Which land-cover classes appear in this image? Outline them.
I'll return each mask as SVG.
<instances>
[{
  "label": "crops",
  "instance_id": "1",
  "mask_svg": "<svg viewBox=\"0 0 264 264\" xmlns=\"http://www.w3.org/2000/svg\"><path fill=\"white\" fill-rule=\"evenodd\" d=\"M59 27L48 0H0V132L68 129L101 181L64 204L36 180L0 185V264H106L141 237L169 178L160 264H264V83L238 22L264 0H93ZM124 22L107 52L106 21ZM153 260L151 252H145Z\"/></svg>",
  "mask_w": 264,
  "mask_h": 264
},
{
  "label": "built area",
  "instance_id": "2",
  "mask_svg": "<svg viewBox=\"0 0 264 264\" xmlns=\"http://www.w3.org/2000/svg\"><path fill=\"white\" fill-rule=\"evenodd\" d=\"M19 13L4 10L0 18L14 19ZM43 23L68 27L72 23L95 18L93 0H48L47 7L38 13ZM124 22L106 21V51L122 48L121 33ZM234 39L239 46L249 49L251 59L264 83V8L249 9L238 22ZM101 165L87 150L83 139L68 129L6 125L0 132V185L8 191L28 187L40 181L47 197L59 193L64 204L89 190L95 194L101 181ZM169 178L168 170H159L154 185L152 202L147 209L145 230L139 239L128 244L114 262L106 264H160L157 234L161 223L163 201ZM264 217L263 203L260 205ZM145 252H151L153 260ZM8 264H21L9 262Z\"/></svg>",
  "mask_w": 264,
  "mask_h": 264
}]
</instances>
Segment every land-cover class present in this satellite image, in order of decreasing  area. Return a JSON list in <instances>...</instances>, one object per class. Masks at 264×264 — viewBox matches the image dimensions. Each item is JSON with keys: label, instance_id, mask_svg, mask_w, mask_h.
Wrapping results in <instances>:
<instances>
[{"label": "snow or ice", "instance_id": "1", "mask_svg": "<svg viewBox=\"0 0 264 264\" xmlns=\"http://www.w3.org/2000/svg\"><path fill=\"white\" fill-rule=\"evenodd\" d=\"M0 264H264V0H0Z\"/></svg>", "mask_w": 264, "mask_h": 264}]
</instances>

**EXERCISE**
Could you rewrite all of the data above, changing each "land-cover" to "land-use" and leaving everything else as it is?

**THE OUTPUT**
Which land-use classes appear in this image? Outline them.
I'll return each mask as SVG.
<instances>
[{
  "label": "crops",
  "instance_id": "1",
  "mask_svg": "<svg viewBox=\"0 0 264 264\" xmlns=\"http://www.w3.org/2000/svg\"><path fill=\"white\" fill-rule=\"evenodd\" d=\"M59 27L48 0H0V132L68 129L101 181L64 204L36 180L0 185V264H106L141 237L169 178L160 264H264V83L238 22L264 0H93ZM124 22L107 52L106 21ZM153 260L151 252H145Z\"/></svg>",
  "mask_w": 264,
  "mask_h": 264
},
{
  "label": "built area",
  "instance_id": "2",
  "mask_svg": "<svg viewBox=\"0 0 264 264\" xmlns=\"http://www.w3.org/2000/svg\"><path fill=\"white\" fill-rule=\"evenodd\" d=\"M19 13L4 10L0 18L14 19ZM43 23L68 27L72 23L95 18L93 0H48L47 7L38 13ZM124 22L106 21V51L122 48L121 33ZM234 39L239 46L249 49L251 59L264 83V8L249 9L238 22ZM101 165L87 150L83 139L68 129L6 125L0 132V185L8 191L28 187L40 181L47 197L59 193L64 204L89 190L95 194L101 181ZM169 178L168 170H159L154 185L152 202L147 209L145 230L139 239L128 244L114 262L106 264H160L157 234L161 223L163 201ZM264 217L263 203L260 205ZM145 252H151L153 260ZM8 264H21L9 262Z\"/></svg>",
  "mask_w": 264,
  "mask_h": 264
}]
</instances>
Segment every land-use class present in this satellite image, in order of decreasing  area. Return a JSON list in <instances>...</instances>, one object per class. Masks at 264×264 — viewBox matches the image dimensions. Each item is JSON with keys: label, instance_id, mask_svg, mask_w, mask_h.
Wrapping results in <instances>:
<instances>
[{"label": "snow or ice", "instance_id": "1", "mask_svg": "<svg viewBox=\"0 0 264 264\" xmlns=\"http://www.w3.org/2000/svg\"><path fill=\"white\" fill-rule=\"evenodd\" d=\"M0 264H264V0H0Z\"/></svg>", "mask_w": 264, "mask_h": 264}]
</instances>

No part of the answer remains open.